耐震補強というと、「家全体を大掛かりに工事しなければならない」「相談するとすぐに工事を勧められる」と思われる方もいらっしゃるかもしれません。

しかし、住宅によって現在の耐震性能も、弱い部分も、必要な補強方法も違います。

だからこそ、最初から工事ありきではなく、まず現在の状態を知ることが大切です。

自治体が行っている簡易耐震診断を利用する。

弊社に一般診断を申し込んで、より詳しく耐震性能を調べる。

そして補強が必要であれば、診断結果をもとに補強計画を立て、リフォームと合わせて耐震補強工事を行う。

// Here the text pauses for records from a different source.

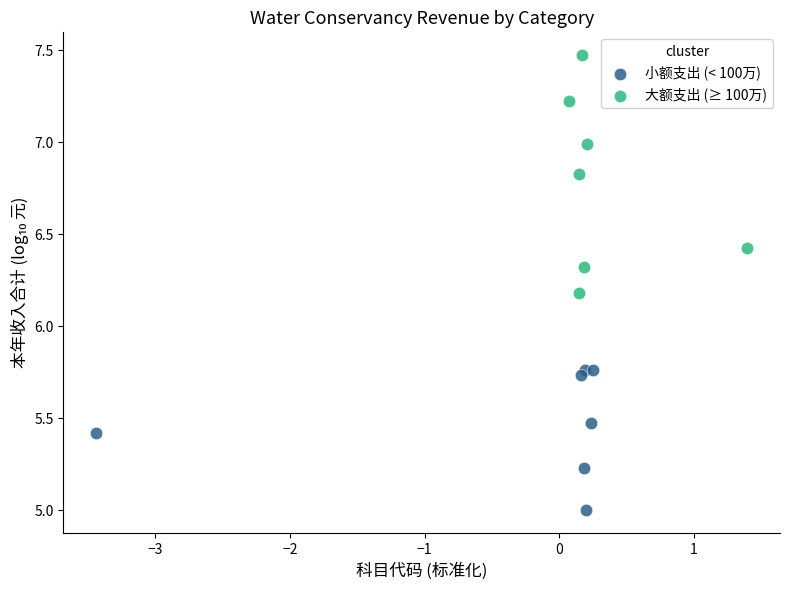

Which series contains the lowest Y value?

小额支出 (< 100万)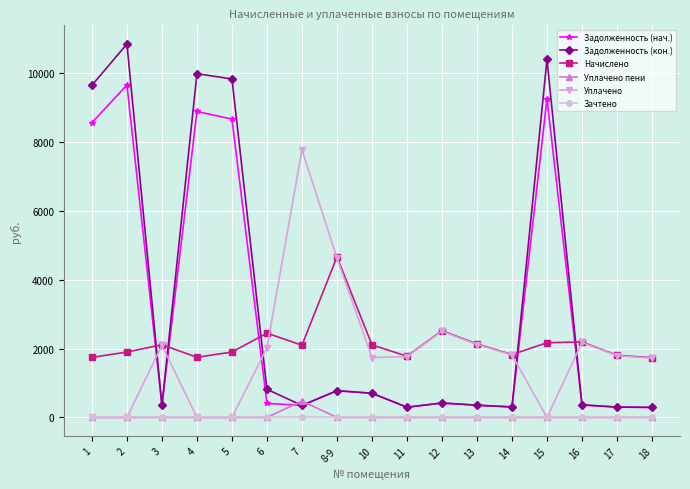

What is the total value across all series at 11?

4140.6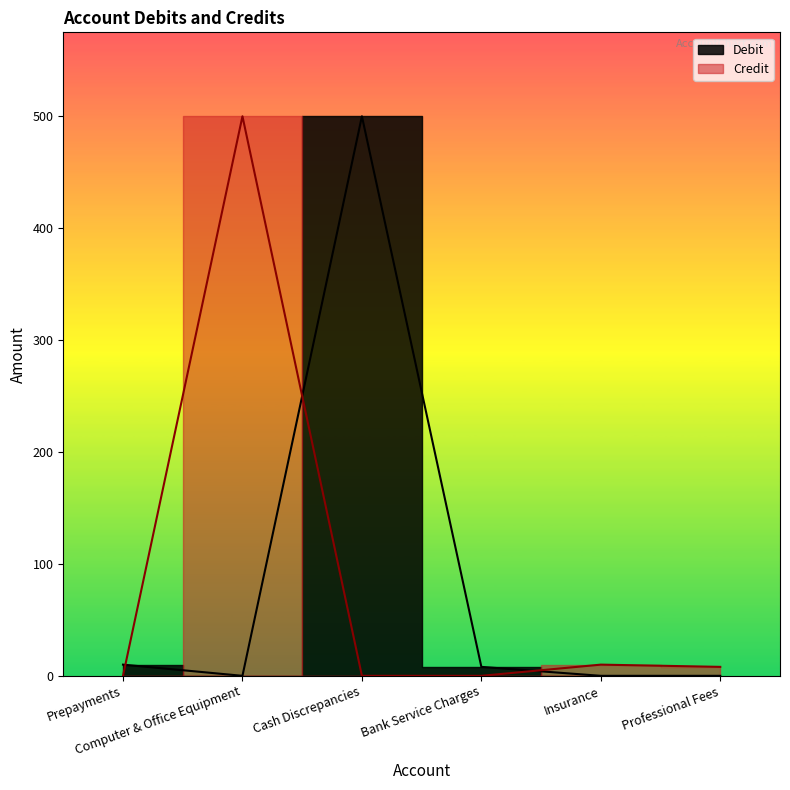

At how many categories does at least one series exceed 189?

2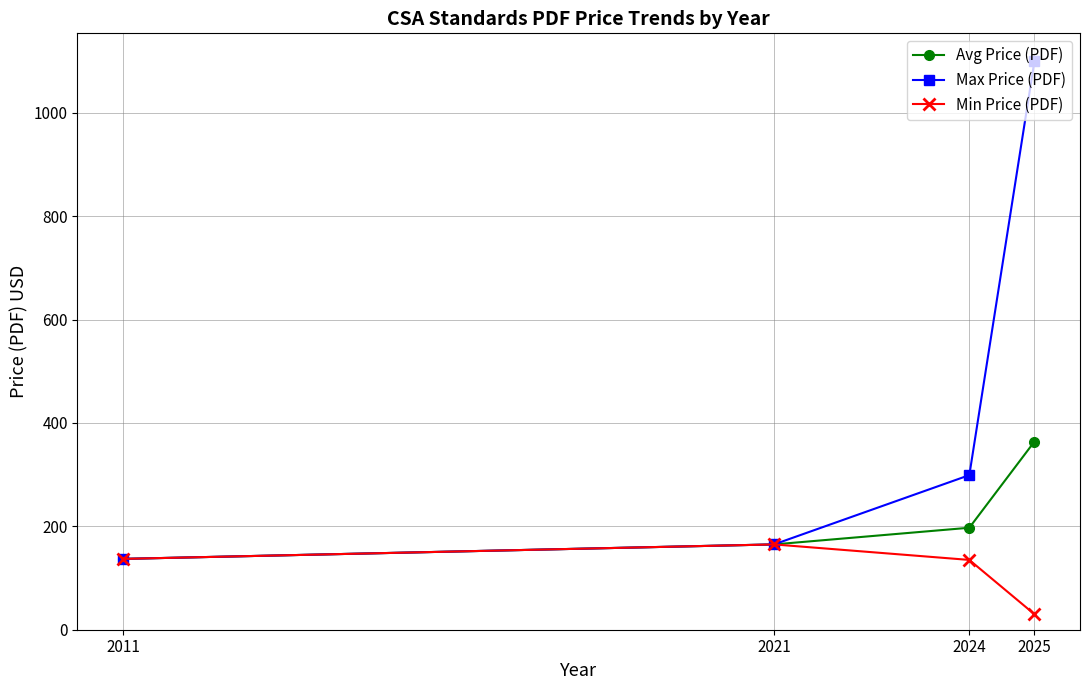

What is the lowest value of the Max Price (PDF) series?

137.0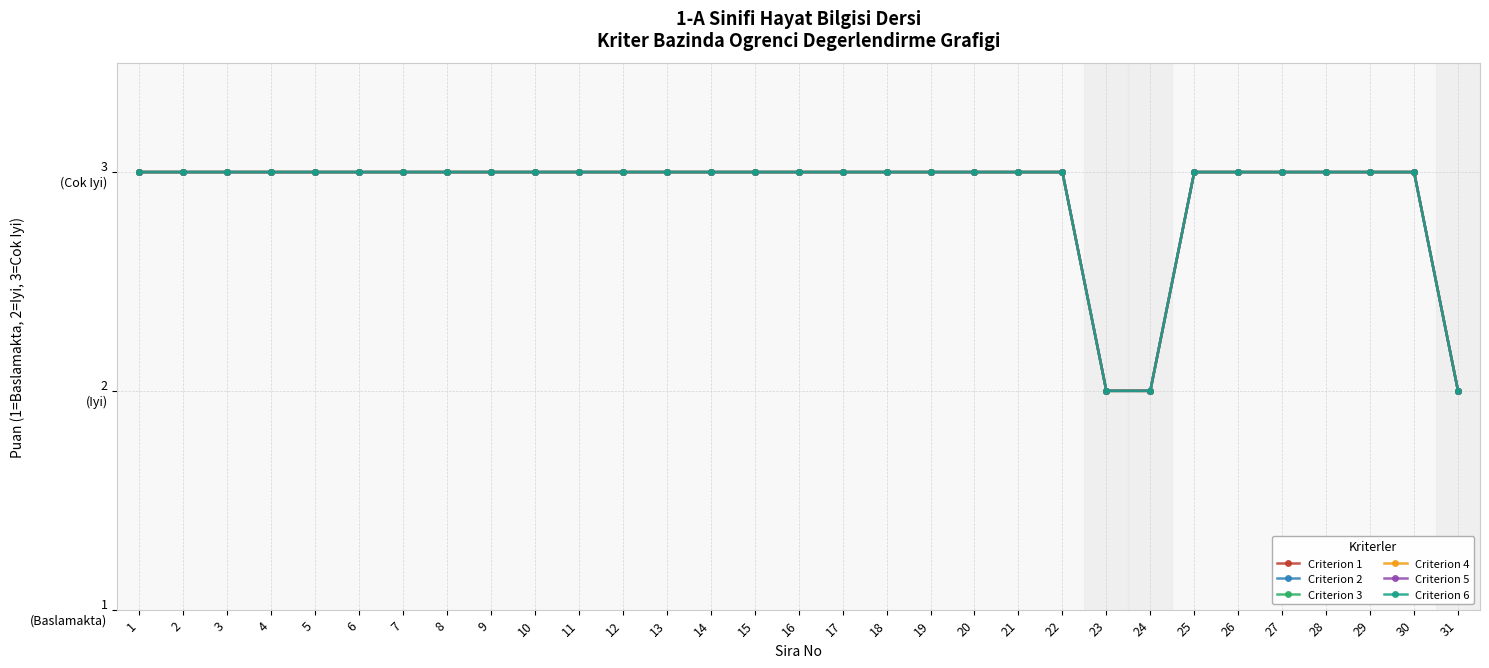

At which category is the sum across all series the highest?

1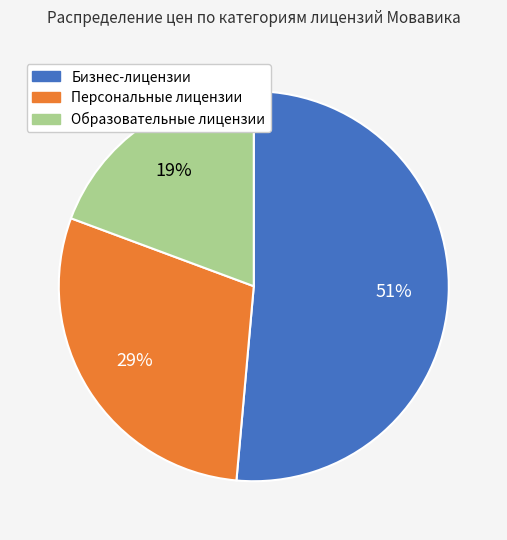

Which slice is the largest?

Бизнес-лицензии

耐震対策は、こうしたところから始めることができます。

「リフォームしたから大丈夫」ではなく、

「せっかくリフォームするなら、耐震性能も一緒に考える」。

これからリフォームを考えている方はもちろん、

「以前リフォームしたけれど、耐震補強をしたかどうか分からない」

「内装はきれいになったけれど、耐震性能は大丈夫なのだろうか」

という方も、まずはご自宅の耐震性能を確認するところから始めてみてはいかがでしょうか。

リフォームを「きれいになった」で終わらせず、これからも安心して住み続けるために、耐震性能についても一緒に考えてみてください。